[SOURCE DOCUMENT]:
※ ※ ※
We are looking for a Senior DevOps Engineer (7+ years) to own and scale our cloud and DevOps infrastructure as we expand our AI and SaaS platforms. This is a hands-on role for someone who can design, build, and operate highly available, secure, and scalable systems at production scale.
Responsibilities:
- Design, build, and manage scalable cloud infrastructure on AWS (primary), with exposure to GCP and Azure.
- Architect auto-scaling, high-availability (HA), and disaster recovery (DR) systems with defined RPO/RTO.
- Design multi-region network architectures (VPCs, subnets, peering, NAT, trust zones).
- Implement Infrastructure as Code (IaC) for automated provisioning and management.
- Set up, manage, and monitor large-scale Kubernetes clusters.
- Manage persistent volumes, networking, and Kubernetes network policies at scale.
- Ensure best practices for reliability, security, and performance.
- Design and maintain CI/CD pipelines to improve developer productivity.
- Track and improve DevOps metrics (e. g., DORA).
- Implement observability and monitoring for system health and performance.
- Troubleshoot critical production issues and drive long-term fixes.
- Integrate security practices (SAST, DAST, etc. ) into CI/CD workflows.
- Design systems aligned with compliance standards, manage audits and renewals.
- Work closely with engineering teams to align DevOps strategy with product goals.
- Provide technical guidance and best practices for deployment and scaling.
Requirements:
- CKA certification preferred.
- 7+ years of experience in DevOps / Cloud / Infrastructure roles.
- Strong hands-on expertise across AWS, GCP, and Azure.
- Proven experience designing HA, DR, and large-scale distributed systems.
- Deep understanding of Kubernetes, CI/CD, and cloud networking.
- Strong troubleshooting skills with a root-cause analysis mindset.
- Experience in AI, SaaS, or mid-stage startups is a strong plus.
- Ability to lead by example in hands-on environments.
Regards,
TA Team
※ ※ ※
[Records from a collection]:

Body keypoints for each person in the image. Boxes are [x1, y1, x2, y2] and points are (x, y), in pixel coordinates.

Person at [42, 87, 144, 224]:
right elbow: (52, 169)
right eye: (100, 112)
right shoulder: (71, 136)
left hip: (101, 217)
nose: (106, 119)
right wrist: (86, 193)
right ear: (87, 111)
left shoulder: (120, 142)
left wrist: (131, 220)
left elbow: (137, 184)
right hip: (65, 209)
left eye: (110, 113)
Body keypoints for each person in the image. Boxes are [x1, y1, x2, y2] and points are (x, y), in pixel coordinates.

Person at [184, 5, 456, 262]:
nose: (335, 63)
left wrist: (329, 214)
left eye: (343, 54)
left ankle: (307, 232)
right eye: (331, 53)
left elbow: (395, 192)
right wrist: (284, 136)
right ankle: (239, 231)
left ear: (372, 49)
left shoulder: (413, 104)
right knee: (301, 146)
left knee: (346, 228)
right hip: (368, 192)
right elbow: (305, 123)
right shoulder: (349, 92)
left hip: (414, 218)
※ ※ ※
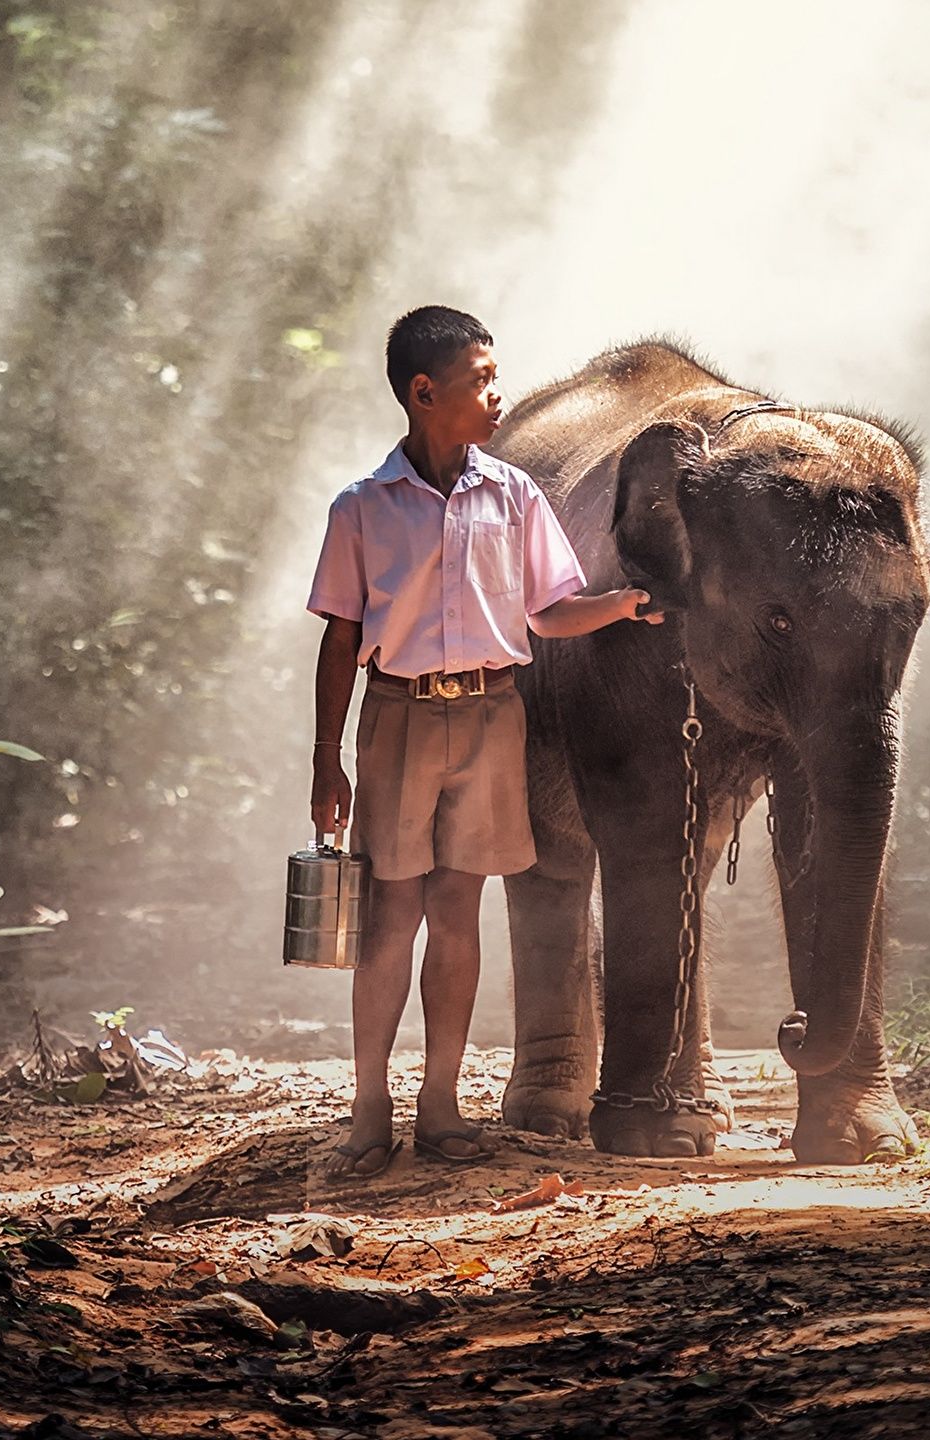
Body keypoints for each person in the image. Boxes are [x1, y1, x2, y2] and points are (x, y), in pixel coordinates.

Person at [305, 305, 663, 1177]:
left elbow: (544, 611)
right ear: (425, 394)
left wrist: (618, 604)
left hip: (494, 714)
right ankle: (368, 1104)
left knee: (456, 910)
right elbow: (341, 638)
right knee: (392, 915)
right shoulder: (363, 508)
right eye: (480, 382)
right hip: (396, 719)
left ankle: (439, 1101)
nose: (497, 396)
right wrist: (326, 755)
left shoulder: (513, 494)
※ ※ ※
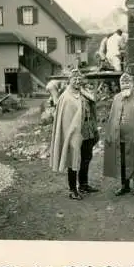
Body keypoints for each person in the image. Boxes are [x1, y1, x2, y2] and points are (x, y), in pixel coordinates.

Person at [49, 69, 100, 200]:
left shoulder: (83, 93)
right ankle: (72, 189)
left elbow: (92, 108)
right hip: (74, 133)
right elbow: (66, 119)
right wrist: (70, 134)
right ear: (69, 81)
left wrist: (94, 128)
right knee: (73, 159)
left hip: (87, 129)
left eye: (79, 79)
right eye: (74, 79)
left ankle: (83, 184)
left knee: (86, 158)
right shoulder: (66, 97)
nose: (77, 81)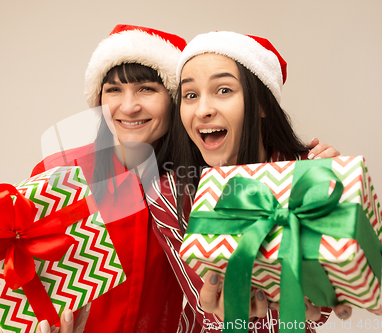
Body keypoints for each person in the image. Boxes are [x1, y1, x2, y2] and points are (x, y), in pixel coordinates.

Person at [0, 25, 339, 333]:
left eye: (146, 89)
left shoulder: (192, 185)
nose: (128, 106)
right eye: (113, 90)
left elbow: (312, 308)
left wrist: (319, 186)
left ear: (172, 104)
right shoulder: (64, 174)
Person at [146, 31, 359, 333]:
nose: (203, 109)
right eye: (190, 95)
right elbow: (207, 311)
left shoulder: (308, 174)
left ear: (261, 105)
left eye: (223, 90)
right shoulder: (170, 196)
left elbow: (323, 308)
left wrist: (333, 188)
※ ※ ※
[PROMPT 1]:
Answer these questions using the job posting:
(a) Which cloud provider is listed as primary?
(b) Which certification is preferred?
(c) What is given as an example of DevOps metrics?
[PROMPT 2]: Duplicate the passage of the job posting from "- Track and" to "CKA certification preferred.".
[PROMPT 3]: Summarize the job posting in two sentences.

[YOUR RESPONSE 1]:
(a) AWS
(b) CKA certification
(c) DORA

[YOUR RESPONSE 2]:
- Track and improve DevOps metrics (e. g., DORA).
- Implement observability and monitoring for system health and performance.
- Troubleshoot critical production issues and drive long-term fixes.
- Integrate security practices (SAST, DAST, etc. ) into CI/CD workflows.
- Design systems aligned with compliance standards, manage audits and renewals.
- Work closely with engineering teams to align DevOps strategy with product goals.
- Provide technical guidance and best practices for deployment and scaling.
Requirements:
- CKA certification preferred.

[YOUR RESPONSE 3]: A Senior DevOps Engineer with 7+ years of experience is sought to own and scale cloud and DevOps infrastructure as the company expands its AI and SaaS platforms, with duties covering cloud architecture, Kubernetes, CI/CD pipelines, observability, security, and compliance. Candidates need hands-on expertise across AWS, GCP, and Azure, deep knowledge of Kubernetes, CI/CD, and cloud networking, and strong troubleshooting skills, with CKA certification preferred.